■ Fragmento del documento
○ ○ ○ ○ ○ ○ ○

¿Lo más probable o lo que tiene sentido? El experimento que revela cómo nos equivocamos todos los días
Imaginá lo siguiente: Judy tiene 33 años. Se graduó con honores en Ciencias Políticas y fue una estudiante activa en movimientos sociales. Con esos datos, ¿Cuál de estas dos opciones te parece más probable?
a) Judy trabaja de cajera en un banco.
b) Judy trabaja de cajera en un banco y es una militante feminista.
Si elegiste la segunda opción, como hacen la mayoría de las personas, caíste en una trampa común de la mente humana. Aunque la opción b suene más coherente con la historia de Judy, en realidad es menos probable. Y eso tiene una explicación matemática, no ideológica.

○ ○ ○ ○ ○ ○ ○

■ Tareas
(A) Enumera los datos sobre Judy que da el artículo del experimento antes de plantear las dos opciones.
(B) Por favor, copia el pasaje del artículo del experimento que empieza en las palabras "b) Judy trabaja" y termina después de "matemática, no ideológica.", y sustituye "militante feminista" por "activista ambiental".

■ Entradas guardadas
○ ○ ○ ○ ○ ○ ○

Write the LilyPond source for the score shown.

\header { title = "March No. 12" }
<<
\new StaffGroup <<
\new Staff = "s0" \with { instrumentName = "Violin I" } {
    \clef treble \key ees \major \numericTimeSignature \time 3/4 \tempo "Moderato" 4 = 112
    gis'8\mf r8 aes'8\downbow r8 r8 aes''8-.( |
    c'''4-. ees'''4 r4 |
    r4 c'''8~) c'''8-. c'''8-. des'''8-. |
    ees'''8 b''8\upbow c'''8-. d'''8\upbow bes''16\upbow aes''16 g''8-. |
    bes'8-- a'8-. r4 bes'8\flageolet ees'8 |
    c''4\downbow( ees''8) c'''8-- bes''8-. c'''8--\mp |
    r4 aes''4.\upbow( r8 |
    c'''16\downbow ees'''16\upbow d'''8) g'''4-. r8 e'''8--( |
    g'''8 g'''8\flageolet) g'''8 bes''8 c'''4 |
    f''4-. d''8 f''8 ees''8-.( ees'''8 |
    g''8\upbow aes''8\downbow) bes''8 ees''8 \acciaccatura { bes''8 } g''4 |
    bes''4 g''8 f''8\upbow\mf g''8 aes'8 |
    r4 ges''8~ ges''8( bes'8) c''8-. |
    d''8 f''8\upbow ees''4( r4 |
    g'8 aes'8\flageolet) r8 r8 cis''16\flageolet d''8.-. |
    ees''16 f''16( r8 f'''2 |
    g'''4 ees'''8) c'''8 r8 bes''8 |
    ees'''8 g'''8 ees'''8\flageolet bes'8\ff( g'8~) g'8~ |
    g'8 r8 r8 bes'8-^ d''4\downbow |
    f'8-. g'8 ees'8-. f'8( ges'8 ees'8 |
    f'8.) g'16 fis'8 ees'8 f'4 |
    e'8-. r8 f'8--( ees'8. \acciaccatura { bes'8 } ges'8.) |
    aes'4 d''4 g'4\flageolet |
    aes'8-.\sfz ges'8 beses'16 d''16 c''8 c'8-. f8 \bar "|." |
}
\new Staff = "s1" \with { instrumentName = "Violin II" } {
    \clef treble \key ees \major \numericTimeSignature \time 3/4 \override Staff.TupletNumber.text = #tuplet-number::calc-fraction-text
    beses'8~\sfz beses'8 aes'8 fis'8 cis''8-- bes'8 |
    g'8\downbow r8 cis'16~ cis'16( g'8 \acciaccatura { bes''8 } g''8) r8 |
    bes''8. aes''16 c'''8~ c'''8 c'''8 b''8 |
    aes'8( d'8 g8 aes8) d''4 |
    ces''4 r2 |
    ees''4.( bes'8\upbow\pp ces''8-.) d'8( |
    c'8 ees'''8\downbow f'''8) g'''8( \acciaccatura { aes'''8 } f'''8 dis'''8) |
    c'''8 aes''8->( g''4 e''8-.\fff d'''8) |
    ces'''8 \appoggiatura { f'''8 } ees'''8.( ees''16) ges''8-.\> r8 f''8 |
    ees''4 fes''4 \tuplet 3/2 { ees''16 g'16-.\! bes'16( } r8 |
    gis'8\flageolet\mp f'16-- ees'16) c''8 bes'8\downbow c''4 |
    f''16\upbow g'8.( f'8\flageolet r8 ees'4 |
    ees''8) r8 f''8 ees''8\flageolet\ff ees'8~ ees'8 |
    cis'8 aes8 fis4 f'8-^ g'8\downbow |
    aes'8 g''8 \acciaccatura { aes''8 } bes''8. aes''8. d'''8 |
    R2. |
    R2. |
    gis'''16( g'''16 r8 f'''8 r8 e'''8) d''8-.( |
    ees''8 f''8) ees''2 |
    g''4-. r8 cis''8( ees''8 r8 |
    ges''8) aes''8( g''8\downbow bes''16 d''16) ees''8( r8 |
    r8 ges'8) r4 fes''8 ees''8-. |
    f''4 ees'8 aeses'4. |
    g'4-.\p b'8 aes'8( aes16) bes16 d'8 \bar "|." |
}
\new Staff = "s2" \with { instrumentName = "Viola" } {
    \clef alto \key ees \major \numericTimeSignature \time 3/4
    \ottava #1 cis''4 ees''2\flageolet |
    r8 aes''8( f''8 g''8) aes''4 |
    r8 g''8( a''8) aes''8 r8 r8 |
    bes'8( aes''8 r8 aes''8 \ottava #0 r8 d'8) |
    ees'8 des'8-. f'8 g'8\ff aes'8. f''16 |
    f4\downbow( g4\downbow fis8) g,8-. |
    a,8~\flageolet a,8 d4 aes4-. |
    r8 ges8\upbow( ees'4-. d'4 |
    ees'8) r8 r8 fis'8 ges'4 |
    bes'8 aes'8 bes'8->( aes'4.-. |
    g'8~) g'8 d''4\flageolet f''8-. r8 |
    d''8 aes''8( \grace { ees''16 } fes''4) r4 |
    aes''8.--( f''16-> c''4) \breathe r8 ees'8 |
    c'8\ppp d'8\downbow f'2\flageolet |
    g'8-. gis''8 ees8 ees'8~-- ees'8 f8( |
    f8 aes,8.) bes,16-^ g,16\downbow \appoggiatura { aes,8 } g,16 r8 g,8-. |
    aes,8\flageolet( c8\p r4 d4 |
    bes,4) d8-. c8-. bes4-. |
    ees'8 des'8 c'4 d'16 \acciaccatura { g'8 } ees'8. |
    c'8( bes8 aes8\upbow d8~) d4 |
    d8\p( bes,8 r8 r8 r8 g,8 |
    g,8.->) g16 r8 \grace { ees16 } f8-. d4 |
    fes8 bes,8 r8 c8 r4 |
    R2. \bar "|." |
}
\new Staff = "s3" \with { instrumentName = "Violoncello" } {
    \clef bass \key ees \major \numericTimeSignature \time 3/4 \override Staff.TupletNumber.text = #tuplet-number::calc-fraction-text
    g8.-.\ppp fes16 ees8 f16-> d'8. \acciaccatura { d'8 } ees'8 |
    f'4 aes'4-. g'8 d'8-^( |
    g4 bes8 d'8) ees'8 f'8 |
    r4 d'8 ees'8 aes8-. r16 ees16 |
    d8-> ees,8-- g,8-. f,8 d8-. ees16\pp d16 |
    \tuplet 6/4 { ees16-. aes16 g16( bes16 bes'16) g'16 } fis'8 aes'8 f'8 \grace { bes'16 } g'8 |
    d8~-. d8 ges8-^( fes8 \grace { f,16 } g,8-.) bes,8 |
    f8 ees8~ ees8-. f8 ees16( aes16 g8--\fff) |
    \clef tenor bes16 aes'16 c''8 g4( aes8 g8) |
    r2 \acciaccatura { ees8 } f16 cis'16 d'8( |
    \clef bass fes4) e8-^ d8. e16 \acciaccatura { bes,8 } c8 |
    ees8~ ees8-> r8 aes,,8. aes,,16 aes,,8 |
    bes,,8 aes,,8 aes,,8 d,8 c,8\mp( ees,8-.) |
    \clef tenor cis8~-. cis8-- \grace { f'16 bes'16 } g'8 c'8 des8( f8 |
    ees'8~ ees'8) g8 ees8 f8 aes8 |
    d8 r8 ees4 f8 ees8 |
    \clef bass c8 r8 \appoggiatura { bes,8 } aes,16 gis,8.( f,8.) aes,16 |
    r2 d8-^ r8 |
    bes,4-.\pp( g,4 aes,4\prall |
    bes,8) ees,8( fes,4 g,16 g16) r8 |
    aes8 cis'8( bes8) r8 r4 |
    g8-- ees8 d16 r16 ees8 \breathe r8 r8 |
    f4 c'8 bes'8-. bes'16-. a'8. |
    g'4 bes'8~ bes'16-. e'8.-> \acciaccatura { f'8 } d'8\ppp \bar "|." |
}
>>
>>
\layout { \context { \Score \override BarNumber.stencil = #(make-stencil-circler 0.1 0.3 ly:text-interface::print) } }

○ ○ ○ ○ ○ ○ ○

■ Respuestas en orden
(A)
- Tiene 33 años.
- Se graduó con honores en Ciencias Políticas.
- Fue una estudiante activa en movimientos sociales.

(B)
b) Judy trabaja de cajera en un banco y es una activista ambiental.
Si elegiste la segunda opción, como hacen la mayoría de las personas, caíste en una trampa común de la mente humana. Aunque la opción b suene más coherente con la historia de Judy, en realidad es menos probable. Y eso tiene una explicación matemática, no ideológica.